When Employee Relations Only Offers Training or EAP, It’s a Red Flag
- 5 days ago
- 3 min read

Recently, I asked a simple question during a period of significant organisational uncertainty:
“What else are we offering employees during this unknown change period?”
The response from Employee Relations was:
We could offer online change management training, or
We could engage the EAP to deliver resilience training
And that response stopped me in my tracks (red flag).
Not because training is inherently bad. But because those answers reveal a fundamental misunderstanding of psychosocial risk — and an even more concerning lack of urgency.
Training Is Not a Control When the Hazard (red flag) Is the System
Let’s start with the idea of change management training.
Training assumes the problem is a skills gap. But during organisational uncertainty, the primary hazards are rarely about competence.
They are about:
Lack of information
Loss of control
Fear of the unknown
Job insecurity
Inconsistent leadership messages
No online module fixes uncertainty. No course removes ambiguity created by delayed decisions. No training compensates for silence from leadership.
When the hazard is how change is being experienced, training the worker is not risk control — it is risk displacement.
Resilience Training: The Most Polite Way to Blame Employees
Then there’s the suggestion of EAP-delivered resilience training.
This is where the alarm bells really ring.
Resilience training sends a very specific message:
“The system is stressful — so you need to cope better.”
It subtly reframes systemic harm as an individual shortcoming.
Let’s be honest:
People are not distressed because they lack resilience
They are distressed because they are operating in prolonged uncertainty
Because expectations haven’t changed, but conditions have
Because leadership presence has reduced, not increased
Teaching people to “bounce back” while maintaining the same harmful conditions is not care. It’s normalising exposure.
What’s Missing: Hazard Identification and Control
What was notably absent from the conversation was any mention of:
Identifying psychosocial hazards arising from the change
Assessing the risk level of prolonged uncertainty
Adjusting workloads or performance expectations
Increasing leadership visibility and communication
Monitoring psychosocial risk indicators in real time
Instead, the solutions offered were:
Training
Counselling-adjacent services
Both of which sit at the bottom of the hierarchy of controls.
This tells me the organisation is focused on interventions after distress, not prevention of harm.
This Isn’t About Capability — It’s About Care
What concerned me most was not the lack of options.
It was the lack of curiosity.
No one asked:
What are people actually experiencing right now?
Where is the uncertainty hurting the most?
What decisions could reduce harm, even if they’re uncomfortable?
When organisations default to training and EAP, it’s often not because they don’t have better options.
It’s because:
System-level controls require leadership courage
They expose flaws in decision-making
They force accountability for how change is designed
And that is much harder than commissioning a course.
What This Response Signals (Whether Intended or Not)
When Employee Relations responds this way, the message employees receive — even if unspoken — is:
What’s Offered | What Employees Hear |
Online training | “Figure it out yourself” |
Resilience training | “You’re the problem if you’re struggling” |
EAP | “Support is available once you break” |
That is not psychological safety.

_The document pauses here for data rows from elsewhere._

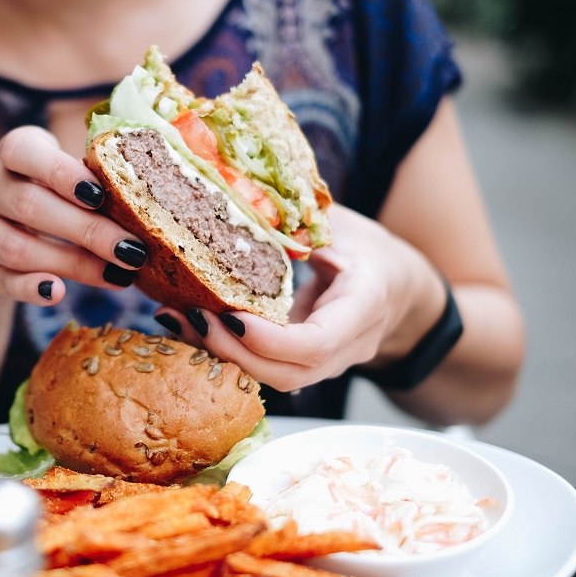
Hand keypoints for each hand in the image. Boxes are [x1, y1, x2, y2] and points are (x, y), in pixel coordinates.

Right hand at [0, 126, 148, 305]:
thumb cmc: (41, 205)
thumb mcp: (56, 182)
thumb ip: (89, 184)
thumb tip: (148, 206)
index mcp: (12, 152)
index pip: (25, 152)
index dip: (62, 173)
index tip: (101, 195)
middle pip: (31, 206)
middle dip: (88, 230)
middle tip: (133, 251)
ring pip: (18, 247)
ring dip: (73, 264)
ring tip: (117, 277)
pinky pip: (0, 280)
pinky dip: (30, 288)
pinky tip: (58, 293)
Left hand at [154, 204, 445, 391]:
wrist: (398, 286)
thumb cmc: (368, 249)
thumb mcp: (342, 225)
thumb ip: (301, 220)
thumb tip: (244, 199)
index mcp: (364, 307)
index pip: (316, 344)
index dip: (269, 340)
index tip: (229, 315)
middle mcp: (348, 346)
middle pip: (288, 373)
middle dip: (233, 351)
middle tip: (190, 317)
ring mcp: (327, 363)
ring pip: (274, 377)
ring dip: (222, 354)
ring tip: (177, 320)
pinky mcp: (303, 364)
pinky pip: (266, 368)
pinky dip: (227, 350)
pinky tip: (190, 325)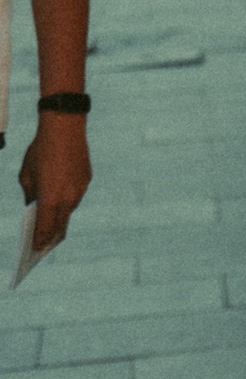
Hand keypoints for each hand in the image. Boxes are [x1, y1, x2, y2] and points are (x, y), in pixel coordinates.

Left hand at [19, 118, 90, 251]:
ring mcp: (79, 190)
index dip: (38, 240)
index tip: (34, 250)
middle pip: (60, 225)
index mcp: (50, 200)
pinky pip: (75, 196)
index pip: (44, 228)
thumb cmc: (40, 150)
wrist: (65, 128)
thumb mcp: (26, 173)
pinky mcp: (86, 180)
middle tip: (44, 246)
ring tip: (53, 227)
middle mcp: (68, 199)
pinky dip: (67, 202)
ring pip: (69, 211)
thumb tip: (34, 204)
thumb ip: (29, 193)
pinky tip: (60, 202)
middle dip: (51, 237)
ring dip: (60, 219)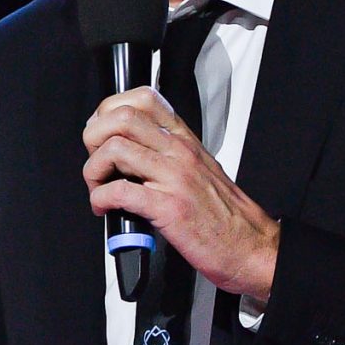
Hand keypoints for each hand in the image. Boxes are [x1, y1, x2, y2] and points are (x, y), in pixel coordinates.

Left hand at [83, 87, 278, 299]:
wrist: (251, 246)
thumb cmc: (224, 214)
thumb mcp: (198, 170)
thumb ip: (167, 155)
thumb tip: (128, 151)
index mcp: (184, 141)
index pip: (142, 99)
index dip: (109, 112)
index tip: (102, 135)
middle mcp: (179, 152)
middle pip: (120, 117)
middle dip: (93, 139)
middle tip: (96, 163)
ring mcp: (175, 178)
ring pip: (114, 149)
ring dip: (93, 171)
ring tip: (98, 189)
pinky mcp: (169, 208)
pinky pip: (120, 191)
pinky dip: (101, 199)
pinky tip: (106, 209)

That is containment.
What Should Have Been on the Table
A genuinely psychosocially safe response would have included discussions about:
How uncertainty is being communicated and managed
Whether workloads and deadlines need temporary adjustment
How leaders are being supported to have honest conversations
How feedback from employees will be captured and acted on
How long this level of uncertainty is acceptable
None of these require a training provider. They require leadership ownership.
The Bottom Line
When the only solutions offered during organisational uncertainty are:
Training
Resilience programs
EAP
It’s not a wellbeing strategy. It’s a risk deflection strategy.
And that should alarm anyone who understands psychosocial hazards.
Because uncertainty is a known risk. And choosing not to control it is a decision — whether the organisation admits it or not.